事業承継計画の一貫として、後継者や後継者以外の相続人に生前贈与をする場合のポイントについて解説いたします。

生前贈与のポイントは、相続税の実効税率を参考に暦年課税方式による毎年の贈与額の検討が必要なことです。贈与をする際には、後日のトラブル回避のため、親子間であっても贈与契約書等を作成し、保管しておくことをおすすめしています。

2.生前贈与の仕組み

贈与税は相続税の補完税といわれており,相続税対策において贈与の活用は大変重要なポイントです。

贈与とは無償で個人が所有している財産を他の個人へ与えることをいい,「Aさんへ現金100万円をあげます」という贈与者の意思表示に対し,「Aさんから現金100万円をもらいます」という受贈者の意思表示があって成立する契約です。

したがって,どちらかの一方的な意思表示のみでは成立しません。

また,贈与が成立すると財産をもらった人が贈与税の申告・納付します。

3.暦年課税方式

贈与は 1月1日から12月31日までの 1年間に個人からもらった財産を合計し、その合計額が基礎控除額(110万円年)を超える場合,その超える部分に対して贈与税が課税されます。

3-1.贈与の分岐点とは

贈与税も相続税同様,段階税率が適用されるため一度に高額な財産を贈与すると贈与税額も高額となるので,できる限り低い税率の範囲内での贈与を長く実行することが望ましいのですが,一方ではできる限り早い時期に財産の移転をしたい場合もあります。

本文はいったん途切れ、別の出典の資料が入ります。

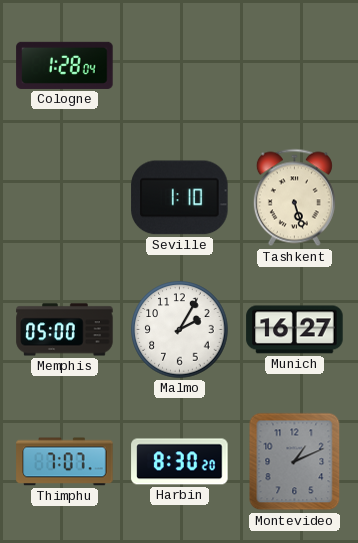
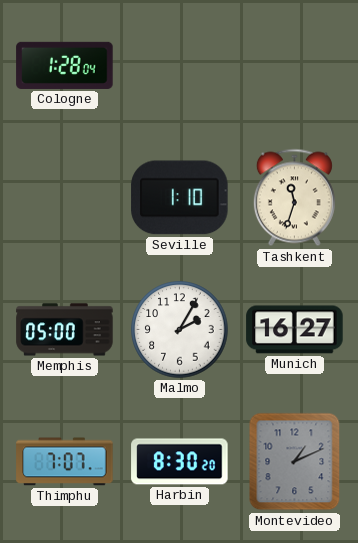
Tashkent: 5:27 -> 11:33
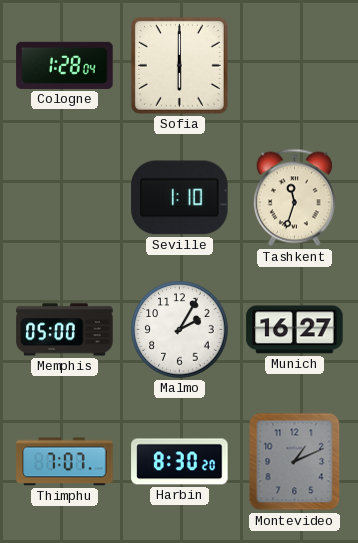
Sofia: none -> 6:00
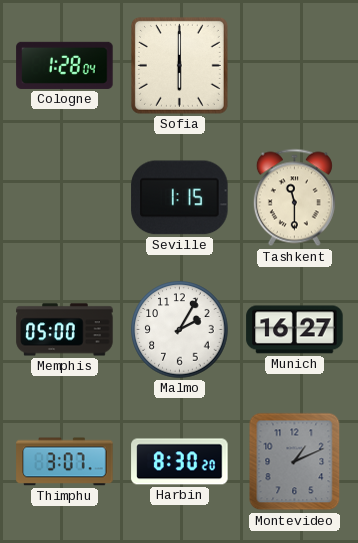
Seville: 1:10 -> 1:15
Tashkent: 11:33 -> 11:30
Thimphu: 7:07 -> 3:07
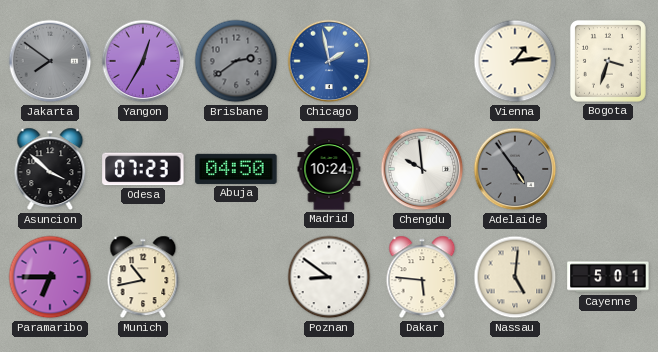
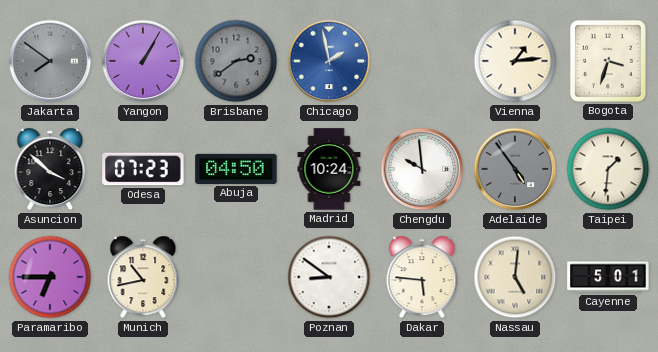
Yangon: 12:35 -> 1:05
Taipei: none -> 1:31
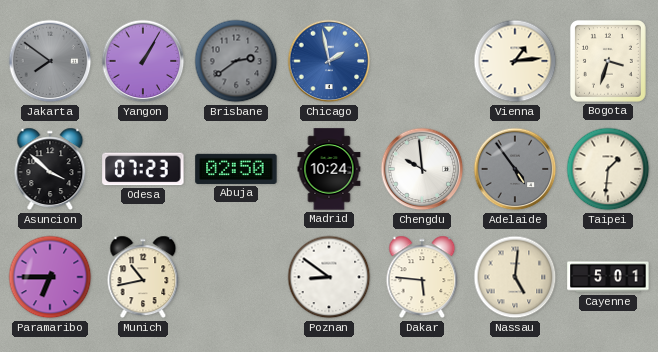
Abuja: 04:50 -> 02:50
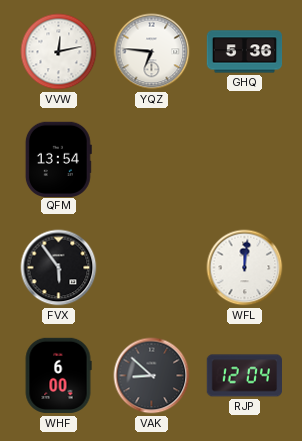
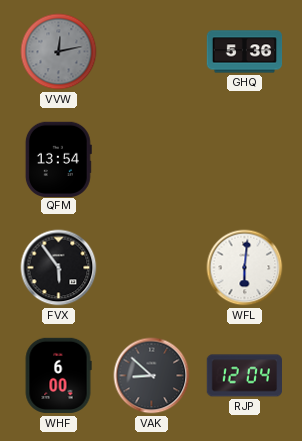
VVW dial: white -> grey
YQZ: 6:46 -> none
WFL: 12:01 -> 6:01
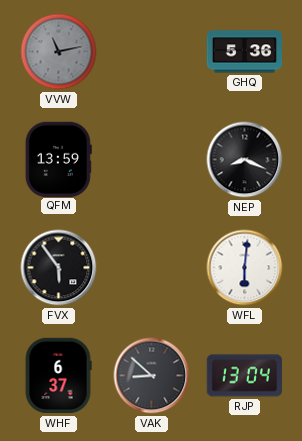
VVW: 12:13 -> 11:13
QFM: 13:54 -> 13:59
NEP: none -> 8:19
WHF: 6:00 -> 6:37
RJP: 12:04 -> 13:04
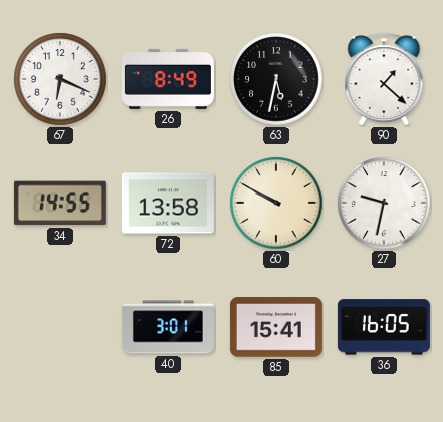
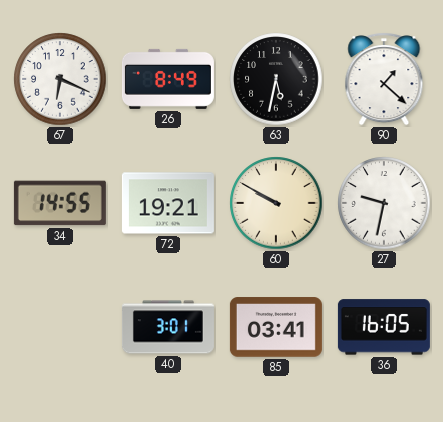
72: 13:58 -> 19:21
85: 15:41 -> 03:41
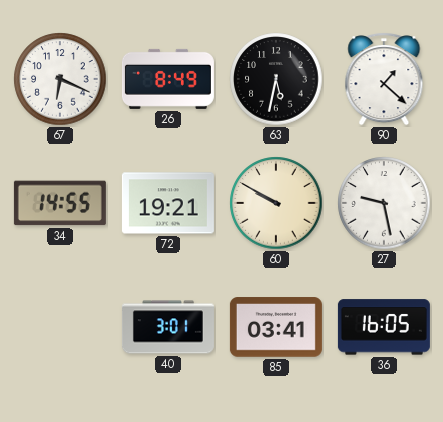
27: 9:32 -> 9:28
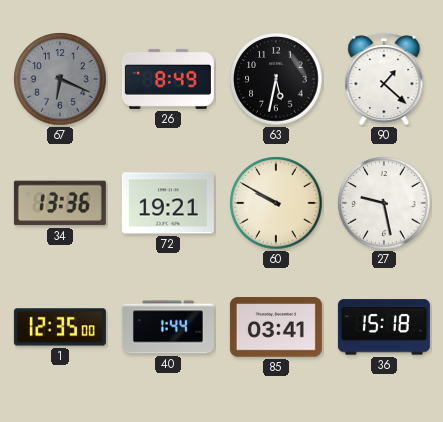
67 dial: white -> grey
34: 14:55 -> 13:36
1: none -> 12:35
40: 3:01 -> 1:44
36: 16:05 -> 15:18
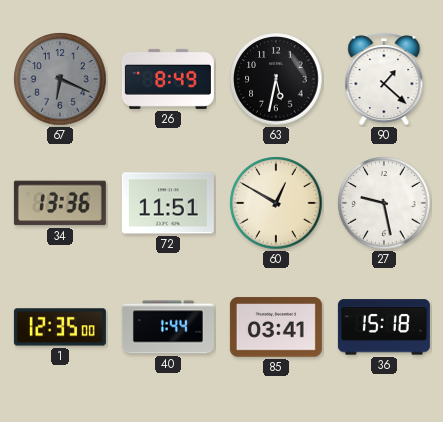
72: 19:21 -> 11:51
60: 9:50 -> 12:50
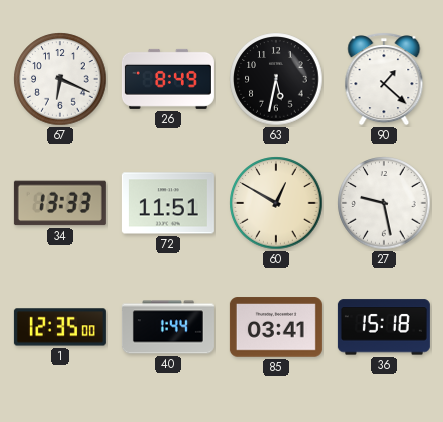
67 dial: grey -> white
34: 13:36 -> 13:33
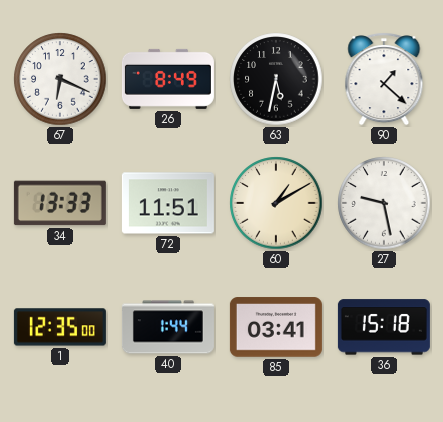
60: 12:50 -> 1:10
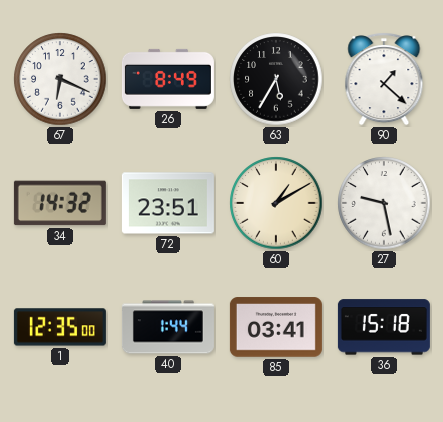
63: 5:32 -> 5:35
34: 13:33 -> 14:32
72: 11:51 -> 23:51
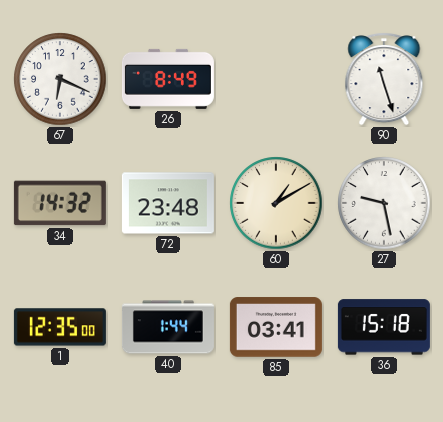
63: 5:35 -> none
90: 1:22 -> 11:27
72: 23:51 -> 23:48
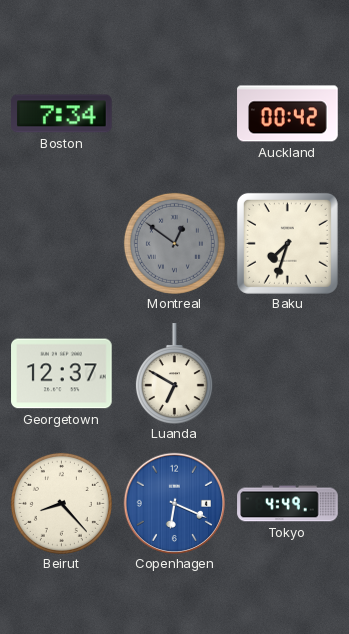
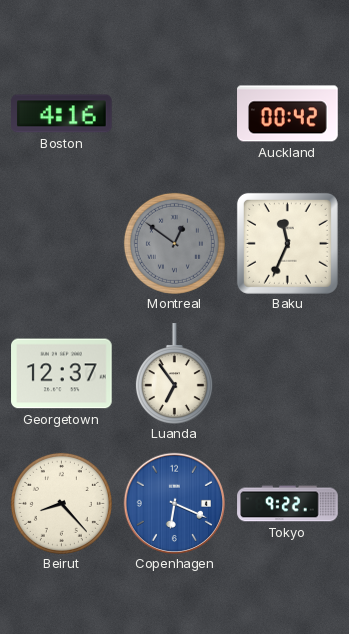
Boston: 7:34 -> 4:16
Baku: 7:33 -> 11:34
Luanda: 6:50 -> 6:54
Tokyo: 4:49 -> 9:22
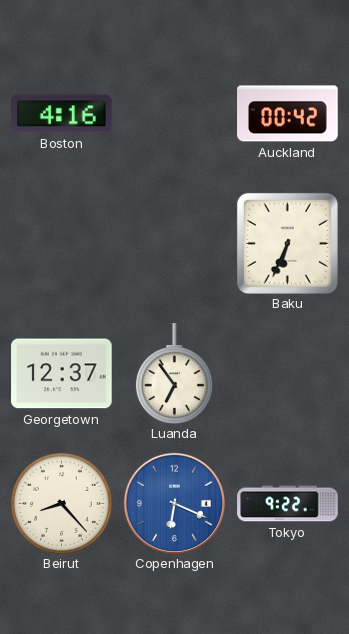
Montreal: 12:51 -> none
Baku: 11:34 -> 6:34
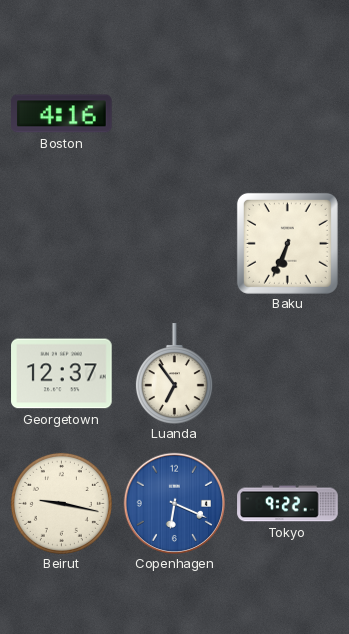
Auckland: 00:42 -> none
Beirut: 8:23 -> 9:17
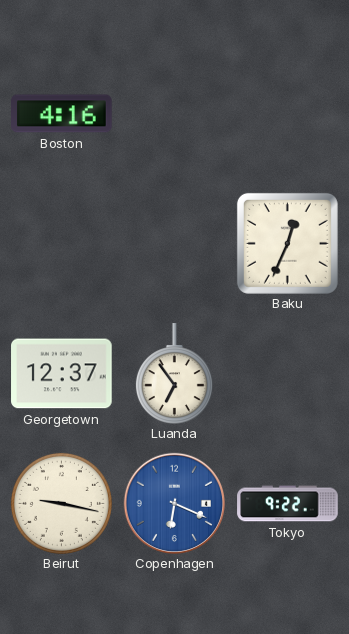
Baku: 6:34 -> 12:34
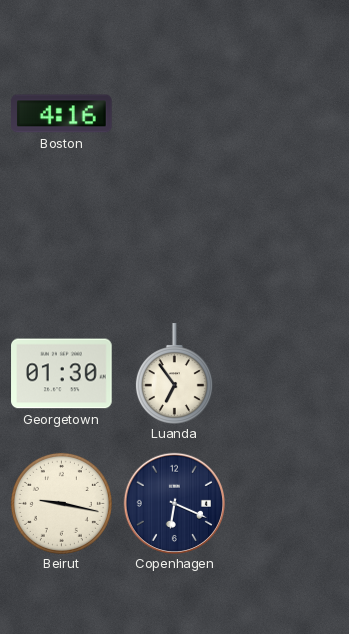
Baku: 12:34 -> none
Georgetown: 12:37 -> 01:30
Copenhagen dial: blue -> navy
Tokyo: 9:22 -> none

どの程度まで一度に贈与することが有効策なのかを判断するうえでの1つの指標として贈与の分岐点があります。

現在予想される相続税の実効税率よりも低い贈与税率を算定し,その範囲内の贈与の実行を検討します。

4.贈与税の配偶者控除の活用

結婚して20年以上経過している配偶者から居住用不動産もしくは居住用不動産を取得するための金銭の贈与を受けたときは,2,000万円の配偶者控除の適用を受けることができます。

暦年課税方式による基礎控除額110万円と合わせて2,110万円までであれぱ無税で,配偶者へ居住用不動産等の贈与ができます。

5.生前贈与における留意事項

5-1.預貯金

生前贈与で後日問題となるものに家族名義預金があります。

家族名義とされている預金が,実質的にも名義人(相続人等)の財産であるのか,それとも被相続人の財産であるのかが相続税の税務調査や遺産分割の場面で争点となるケースがあります。

問題となるケースの多くは,基礎控除額以下の金銭を毎年子供や孫に贈与しているというものです。

贈与が成立しているか否かは実質判断となりますが,次の事項の検証等を参考に本来の所有者が判断されます。

①名義人は,金銭を贈与されたとの認識があったかまたは認識できる年齢であったか
②預貯金の通帳は誰が保管していたか
③預貯金口座の印鑑は誰が保管していたか
④預貯金の入出金は誰がしていたか

後日,トラブルとならないように,上記事項に留意のうえ,贈与税の確定申告をし,贈与税の申告書の控と贈与税の納付書を保管しておくことも必要です。

5-2.不動産

不動産の贈与の場合,一括してすべての財産を贈与すると高額の贈与税が発生するため,何度かに分けて贈与をすることもあります。

この場合,連年贈与(贈与する財産を一度に契約し,それを数回に分けて贈与することをいいます。その場合には,初年度に贈与する財産のすべてが贈与されたとみなされて贈与税が課税されます)とみなされないように留意が必要です。

  • 贈与契約書は贈与の都度作成する。
    最初の贈与の際にすべてを贈与する旨を謳いながら所有権の移転は数年に分割すると,贈与契約時にすべての財産が贈与されたとみなされる可能性があります。
  • 不動産の所有権移転登記は贈与の都度行う
    すべての贈与が完了した時点でまとめて登記すると,登記時点ですべての財産が贈与されたとみなされる可能性があります。